En date du 4 mars 2022, 83 % des résidents de -Chaudière-Appalaches avaient reçu une première dose de vaccin. Cette statistique baisse à 81 % chez les citoyens vaccinés avec deux doses. Près d’un résident sur deux (49 %) est allé chercher une troisième dose de vaccin.

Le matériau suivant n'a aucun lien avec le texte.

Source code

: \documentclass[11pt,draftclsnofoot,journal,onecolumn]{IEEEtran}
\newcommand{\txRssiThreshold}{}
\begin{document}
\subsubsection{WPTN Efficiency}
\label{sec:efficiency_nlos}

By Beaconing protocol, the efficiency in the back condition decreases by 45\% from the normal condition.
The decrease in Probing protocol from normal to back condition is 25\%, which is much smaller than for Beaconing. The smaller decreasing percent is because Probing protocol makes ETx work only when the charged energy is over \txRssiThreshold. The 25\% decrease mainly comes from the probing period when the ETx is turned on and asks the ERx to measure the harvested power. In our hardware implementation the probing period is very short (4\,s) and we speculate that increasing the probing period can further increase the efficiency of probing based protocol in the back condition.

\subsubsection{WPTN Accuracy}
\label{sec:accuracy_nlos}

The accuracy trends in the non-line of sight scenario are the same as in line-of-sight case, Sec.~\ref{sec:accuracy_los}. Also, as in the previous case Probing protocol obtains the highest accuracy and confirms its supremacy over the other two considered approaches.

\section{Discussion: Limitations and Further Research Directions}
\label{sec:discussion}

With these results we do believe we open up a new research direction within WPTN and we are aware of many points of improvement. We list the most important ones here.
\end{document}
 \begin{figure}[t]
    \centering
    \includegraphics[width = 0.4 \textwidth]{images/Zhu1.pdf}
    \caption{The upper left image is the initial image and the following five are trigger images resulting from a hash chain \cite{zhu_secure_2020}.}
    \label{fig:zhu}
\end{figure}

« Les jeunes étaient plus difficiles à convaincre. Ils peuvent attraper la COVID-19 au travail ou à l’école et la transmettre à des personnes vulnérables », affirme Mme Tanguay, rappelant que Chaudière-Appalaches a souvent été la pire région sur le plan de la transmission virale au Québec.

La vague Omicron a haussé fortement le taux de vaccination régional. « On a battu des records. Des adultes sont venus chercher leur première dose, au même moment où on administrait la deuxième dose chez les 5 à 11 ans », indique Marie-Ève Tanguay.

Des membres des Forces armées canadiennes (FAC) ont prêté main-forte aux cliniques de vaccination à Saint-Georges et Thetford pendant cette vague. « Nous comptions sur une équipe extraordinaire tout au long de la campagne. On n’y serait pas arrivé sans nos retraités en santé et la plateforme Je contribue », dit Mme Tanguay.

Un vaccin annuel ?

Avec la diminution des cas et hospitalisations, les cliniques de vaccination fermeront progressivement. Ce ne sera que partie remise, le CISSS prévoyant vacciner annuellement les gens contre la COVID.

« Ça se déroulerait en même temps que la campagne contre l’influenza. Il sera peut-être possible d’administrer un seul vaccin pour les deux maladies. On a acquis beaucoup d’expérience en vaccination avec la pandémie », conclut Marie-Ève Tanguay.